Lewisham reached a milestone of 100 electric vehicle charging points last week as part of its commitment to tackle the climate emergency and promote sustainable travel.
The council says the charging points, which can be found on its website, will help make the switch to environmentally friendly forms of transport easier for people who still need a vehicle for essential journeys. From 2030, new cars and vans powered wholly by petrol and diesel will no longer be sold in the UK.
Councillor Sophie McGeevor, cabinet member for environment and transport, said she wants to make Lewisham a “cleaner, healthier borough” with a charging point within 500 metres of every household. ”We are proud of the changes we are making to promote sustainable travel.”
Other boroughs across London are also increasing the number of charging stations for electric cars, in line with the plans for a “green industrial revolution” announced by Prime Minister Boris Johnson last month.
Hackney is installing 182 additional electric vehicle charging points, which the council hopes will be open to the public by the end of March next year. Tower Hamlets has 42 charge points and the council are working to install a further 182 on-street chargers by Easter 2021. Croydon announced plans in January this year for 42 more charging points, in line with the borough’s commitment to install 400 charging points by 2022.
The total number of charging points in London in 2018 was at 1,869, giving an average of 58 charging points for each of the city’s 32 boroughs.
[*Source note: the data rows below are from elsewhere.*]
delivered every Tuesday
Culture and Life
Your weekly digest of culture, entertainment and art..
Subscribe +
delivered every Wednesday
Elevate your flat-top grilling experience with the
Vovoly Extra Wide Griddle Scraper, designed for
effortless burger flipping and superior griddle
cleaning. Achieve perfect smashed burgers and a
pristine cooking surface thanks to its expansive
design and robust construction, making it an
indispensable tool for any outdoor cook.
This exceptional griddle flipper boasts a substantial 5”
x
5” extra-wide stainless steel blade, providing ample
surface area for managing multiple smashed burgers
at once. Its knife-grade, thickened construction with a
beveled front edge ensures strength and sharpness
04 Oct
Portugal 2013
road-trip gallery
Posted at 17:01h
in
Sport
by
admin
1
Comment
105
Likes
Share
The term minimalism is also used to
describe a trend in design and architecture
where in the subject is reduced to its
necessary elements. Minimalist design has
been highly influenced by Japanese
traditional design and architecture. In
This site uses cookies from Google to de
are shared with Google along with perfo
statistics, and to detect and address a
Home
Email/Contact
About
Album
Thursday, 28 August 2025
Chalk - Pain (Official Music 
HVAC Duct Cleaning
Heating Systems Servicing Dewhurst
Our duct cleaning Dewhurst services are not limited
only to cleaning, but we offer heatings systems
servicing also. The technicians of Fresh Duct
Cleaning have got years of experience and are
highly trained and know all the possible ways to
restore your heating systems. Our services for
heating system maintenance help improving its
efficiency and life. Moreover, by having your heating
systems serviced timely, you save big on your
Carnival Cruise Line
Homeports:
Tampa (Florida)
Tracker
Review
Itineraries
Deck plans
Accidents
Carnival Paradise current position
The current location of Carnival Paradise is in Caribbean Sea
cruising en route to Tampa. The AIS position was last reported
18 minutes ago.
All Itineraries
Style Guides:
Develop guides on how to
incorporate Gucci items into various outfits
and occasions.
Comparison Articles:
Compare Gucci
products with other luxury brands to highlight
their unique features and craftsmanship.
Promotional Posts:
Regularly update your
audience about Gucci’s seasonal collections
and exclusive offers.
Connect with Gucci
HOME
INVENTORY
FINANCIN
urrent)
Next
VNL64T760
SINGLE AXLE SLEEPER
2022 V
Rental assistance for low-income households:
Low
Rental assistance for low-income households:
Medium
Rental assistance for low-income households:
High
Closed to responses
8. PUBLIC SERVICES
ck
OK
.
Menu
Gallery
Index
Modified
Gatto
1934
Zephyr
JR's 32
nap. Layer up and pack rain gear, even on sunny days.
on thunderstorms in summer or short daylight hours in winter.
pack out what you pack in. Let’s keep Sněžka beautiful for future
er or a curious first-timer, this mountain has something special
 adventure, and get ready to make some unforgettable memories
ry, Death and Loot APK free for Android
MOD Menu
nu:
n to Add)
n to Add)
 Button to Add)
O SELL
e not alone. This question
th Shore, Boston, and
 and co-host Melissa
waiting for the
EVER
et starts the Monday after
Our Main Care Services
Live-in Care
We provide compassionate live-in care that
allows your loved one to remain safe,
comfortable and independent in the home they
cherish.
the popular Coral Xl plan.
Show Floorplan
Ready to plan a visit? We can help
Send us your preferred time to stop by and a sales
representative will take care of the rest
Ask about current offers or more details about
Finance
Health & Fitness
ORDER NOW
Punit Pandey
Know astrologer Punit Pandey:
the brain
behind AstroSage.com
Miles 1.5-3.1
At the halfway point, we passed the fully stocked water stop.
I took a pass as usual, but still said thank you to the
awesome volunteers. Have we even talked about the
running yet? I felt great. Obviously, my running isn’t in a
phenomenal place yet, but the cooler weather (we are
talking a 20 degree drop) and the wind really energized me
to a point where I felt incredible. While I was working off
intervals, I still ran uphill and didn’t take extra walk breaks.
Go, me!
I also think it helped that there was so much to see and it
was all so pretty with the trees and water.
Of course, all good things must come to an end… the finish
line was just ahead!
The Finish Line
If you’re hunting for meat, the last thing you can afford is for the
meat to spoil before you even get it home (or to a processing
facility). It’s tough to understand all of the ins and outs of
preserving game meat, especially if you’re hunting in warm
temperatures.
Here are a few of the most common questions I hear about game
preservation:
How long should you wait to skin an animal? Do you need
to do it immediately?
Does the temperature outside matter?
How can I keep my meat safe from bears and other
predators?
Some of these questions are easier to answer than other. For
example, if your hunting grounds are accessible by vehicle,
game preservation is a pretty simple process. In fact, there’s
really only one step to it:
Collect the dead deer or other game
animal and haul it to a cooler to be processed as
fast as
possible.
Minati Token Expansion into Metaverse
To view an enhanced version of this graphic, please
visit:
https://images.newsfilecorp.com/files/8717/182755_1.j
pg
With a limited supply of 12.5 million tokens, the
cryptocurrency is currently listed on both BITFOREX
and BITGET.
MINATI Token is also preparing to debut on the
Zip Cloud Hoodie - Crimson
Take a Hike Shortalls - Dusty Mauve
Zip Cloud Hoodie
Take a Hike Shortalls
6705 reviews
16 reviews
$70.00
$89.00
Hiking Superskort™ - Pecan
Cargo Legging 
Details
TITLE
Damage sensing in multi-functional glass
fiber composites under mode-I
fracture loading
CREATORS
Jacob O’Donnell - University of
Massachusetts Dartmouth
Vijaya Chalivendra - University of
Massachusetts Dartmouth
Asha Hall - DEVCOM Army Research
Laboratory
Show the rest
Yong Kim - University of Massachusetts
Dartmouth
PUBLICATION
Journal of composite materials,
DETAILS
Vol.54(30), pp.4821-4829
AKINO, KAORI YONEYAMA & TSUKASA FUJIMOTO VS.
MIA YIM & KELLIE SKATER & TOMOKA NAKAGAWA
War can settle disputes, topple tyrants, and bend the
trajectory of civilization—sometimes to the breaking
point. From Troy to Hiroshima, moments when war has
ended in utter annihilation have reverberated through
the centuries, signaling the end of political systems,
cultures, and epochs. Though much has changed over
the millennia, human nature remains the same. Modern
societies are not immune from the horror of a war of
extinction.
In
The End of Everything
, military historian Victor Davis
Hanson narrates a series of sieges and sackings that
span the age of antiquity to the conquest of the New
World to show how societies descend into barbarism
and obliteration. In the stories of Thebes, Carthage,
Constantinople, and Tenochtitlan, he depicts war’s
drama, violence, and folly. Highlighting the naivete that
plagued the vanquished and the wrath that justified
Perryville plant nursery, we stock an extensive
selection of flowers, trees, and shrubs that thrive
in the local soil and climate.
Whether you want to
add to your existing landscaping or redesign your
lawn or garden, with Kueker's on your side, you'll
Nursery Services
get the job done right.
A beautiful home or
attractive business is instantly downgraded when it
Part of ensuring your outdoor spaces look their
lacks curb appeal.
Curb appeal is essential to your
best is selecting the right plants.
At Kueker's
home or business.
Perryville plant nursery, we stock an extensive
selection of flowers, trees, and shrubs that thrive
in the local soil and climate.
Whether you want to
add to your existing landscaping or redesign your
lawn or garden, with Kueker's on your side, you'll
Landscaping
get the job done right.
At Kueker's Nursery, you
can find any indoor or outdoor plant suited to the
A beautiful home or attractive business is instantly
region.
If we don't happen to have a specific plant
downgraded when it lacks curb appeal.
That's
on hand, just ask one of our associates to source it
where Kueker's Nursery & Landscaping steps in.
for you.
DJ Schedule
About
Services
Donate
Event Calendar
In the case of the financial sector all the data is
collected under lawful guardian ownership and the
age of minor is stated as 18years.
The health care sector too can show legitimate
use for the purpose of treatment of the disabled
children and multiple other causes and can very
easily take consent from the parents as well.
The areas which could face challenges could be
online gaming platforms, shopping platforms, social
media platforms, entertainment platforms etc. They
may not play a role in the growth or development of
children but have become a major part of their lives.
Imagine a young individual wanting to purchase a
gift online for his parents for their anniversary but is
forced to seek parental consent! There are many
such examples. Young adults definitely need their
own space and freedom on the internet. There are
However, boroughs such as Hammersmith and Fulham are well above this average figure. The council has installed 339 charging points so far, meaning that every home or business in the borough is within 400m of a charging point.
The Mayor of London, Sadiq Khan, predicts the volume of electric vehicles on London’s roads will double by 2023. The introduction of the Ultra-Low Emission Zone in London next year is expected to see further increases in their use.
Research by comparethemarket.com earlier this year showed London is some way ahead of the rest of the country when it comes to charging infrastructure, with 28.8 charging points per 100 electric cars, compared to the national average of 12.5.
This is because London and the south-east have received 45 per cent of new charger capacity in the past year, the Guardian reported last week.
The UK electric-car market in 2019: A total of 37,850 electric vehicles joined the UK’s roads last year, up from 15,510 in 2018. Research published by Accenture Strategy in April 2019 forecast EV sales to grow exponentially, and for over half of all UK vehicles sales to be EVs by 2040.Sales of electric cars went from 7,704 in September 2019 to 21,903 in September 2020 – a 184 per cent increase.